- Passage to read

“We don’t know that this will be the odor of the virus, per se, or the response to the virus, or a combination,” said Otto, who is leading the project. “But the dogs don’t care what the odor is. … What they learn is that there’s something different about this sample than there is about that sample.”
A similar effort is underway at the London School of Hygiene & Tropical Medicine, where researchers previously demonstrated that dogs could identify malaria infections in humans. In a statement, James Logan, head of the school’s disease control department, called canines a “new diagnostic tool” that “could revolutionize our response to covid-19.”
Logan said Tuesday that his research team expects to begin collecting covid-19 samples “within a matter of weeks” and working with the charity Medical Detection Dogs to train canines soon after. The initial goal is to deploy six dogs to airports in the United Kingdom, he said.
“Each individual dog can screen up to 250 people per hour,” Logan said in an email. “We are simultaneously working on a model to scale it up so it can be deployed in other countries at ports of entry, including airports.”
The Working Dog Center typically trains dogs, which live with foster families, at its facility in Philadelphia, but the pandemic is forcing it to adjust. To minimize social contact, the project instead is working with Labs at a K-9 training firm in Maryland, Tactical Directional Canine, Otto said.

- Given records
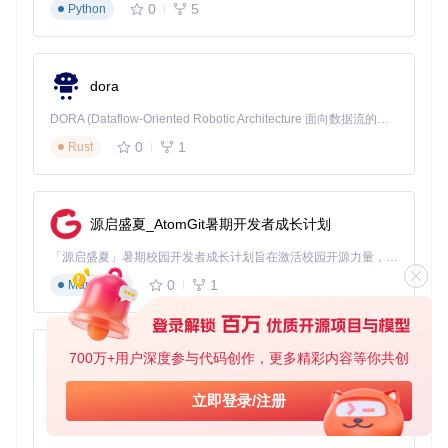
0
5
Python
自测清单
：
启动后是否看到游戏库扫描进度条？
"设置"页面是否显示正确的NVIDIA驱动版本？
dora
系统托盘是否出现DLSS Swapper图标？
进阶级：解决证书与版本管理核心问题（适合有一定经验的玩
DORA (Dataflow-Oriented Robotic Architecture 面向数据流的机器人架构) 是为 AI 与具身智能机器人打造的高性能开发框架，以数据流范式重构开发逻辑，原生支持分布式部署与端边云协同 —— 无需复杂适配，即可实现一体端到端具身大小脑、VLA等模型部署，无缝衔接感知、推理、控制全链路，让 AI 能力与机器人动作深度融合。 依托 Rust 内核与零拷贝通信技术，它将具身大小脑、VLA等模型推理、多模态数据融合延迟压缩至微秒级，同时兼容 ROS2 生态与国产 AI 芯片，彻底降低具身智能机器人的开发门槛，让分布式部署下的 AI 赋能创新更高效、更灵活。
家）
证书信任管理：突破系统安全限制
0
1
Rust
当你遇到"未签名文件"错误时，就像给游戏配了一把系统不认
识的钥匙。解决方法如下：
源启盛夏_AtomGit暑期开发者成长计划
按下
Win + S
打开Windows搜索
输入"manage user certificates"并打开证书管理工具
「源启盛夏」暑期校园开发者成长计划旨在激活校园开源力量，通过积分激励、认证扶持、资源倾斜等形式，引导高校组织和开发者完成「入驻 — 建项目 — 做贡献 — 获认证 — 得资源」的完整闭环。无论你是想带领社团入驻平台的组织者，还是希望用代码贡献证明自己的开发者，都能在这里找到属于你的成长路径。
导航至"受信任的根证书颁发机构" → "证书"
0
1
Markdown
导入工具提供的证书文件（位于
extras/certificates
目录）
验证证书有效期（工具证书有效期至2028年）
700万+用户深度参与代码创作，更多精彩内容等你共创
py-xiaozhi
图3：通过Windows搜索启动"管理用户证书"工具的界面
基于Python的Xiaozhi AI，适用于想要完整Xiaozhi体验而无需拥有专用硬件的用户。
立即登录/注册
0
1
Python
为什么这样做
：Windows默认只信任经过认证的软件签名，D
LSS Swapper使用自签名证书确保文件替换过程的安全性，避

- Assigned task A
Reproduce the passage of the article on training dogs to detect covid-19 between "Logan said Tuesday" and "Kingdom, he said.", inclusive.
- Assigned task B
Write the next part of the article on training dogs to detect covid-19, picking up after its final sentence.

- Task response A
Logan said Tuesday that his research team expects to begin collecting covid-19 samples “within a matter of weeks” and working with the charity Medical Detection Dogs to train canines soon after. The initial goal is to deploy six dogs to airports in the United Kingdom, he said.

- Task response B
Miss M., Poncho and six other chocolate, yellow and black Labs began the first stage of training — learning to identify an odor for a food reward — this month, she said. Next, the dogs will train using urine and saliva samples collected from patients who tested positive and negative at the Hospital of the University of Pennsylvania and the Children’s Hospital of Philadelphia.
The following step is trickier, Otto said: learning to detect the virus in a human.
“That’s going to be the next proof of concept: Can we train them to identify it when a person has it and that person’s moving? Or even standing still?” Otto said.
Exactly how covid-19 detection dogs might be put to use in the United States would depend on demands, Otto said, though no one’s talking about stationing a dog in every hospital or testing site.
If the need is lots of tests, then Penn chemists and physicists might be able to use what they learn from the dogs to create an electronic “nose,” or sensor. The goal of the Working Dog Center’s research on ovarian-cancer-detection dogs, for example, is to produce “an electronic test where thousands and thousands of samples could be screened in a short period,” Otto said.
Other settings, such as fields where the center has trained dogs to detect the eggs of invasive spotted lantern flies, call for actual canines that can quickly roam and sniff, she said.
“The exciting area is the sort of convergence with what dogs are currently doing with [the Transportation Security Administration] and screening for explosives,” she said. “If we can do a similar approach for screening humans, then there will be a large interest” in using dogs to help flag people for testing, she added.
“We don’t have enough detection dogs. And if now, all of a sudden, everyone wants a covid detection dog? It’s going to be a challenge to figure out where are the priorities,” Otto said. “But there’s a lot of opportunity.”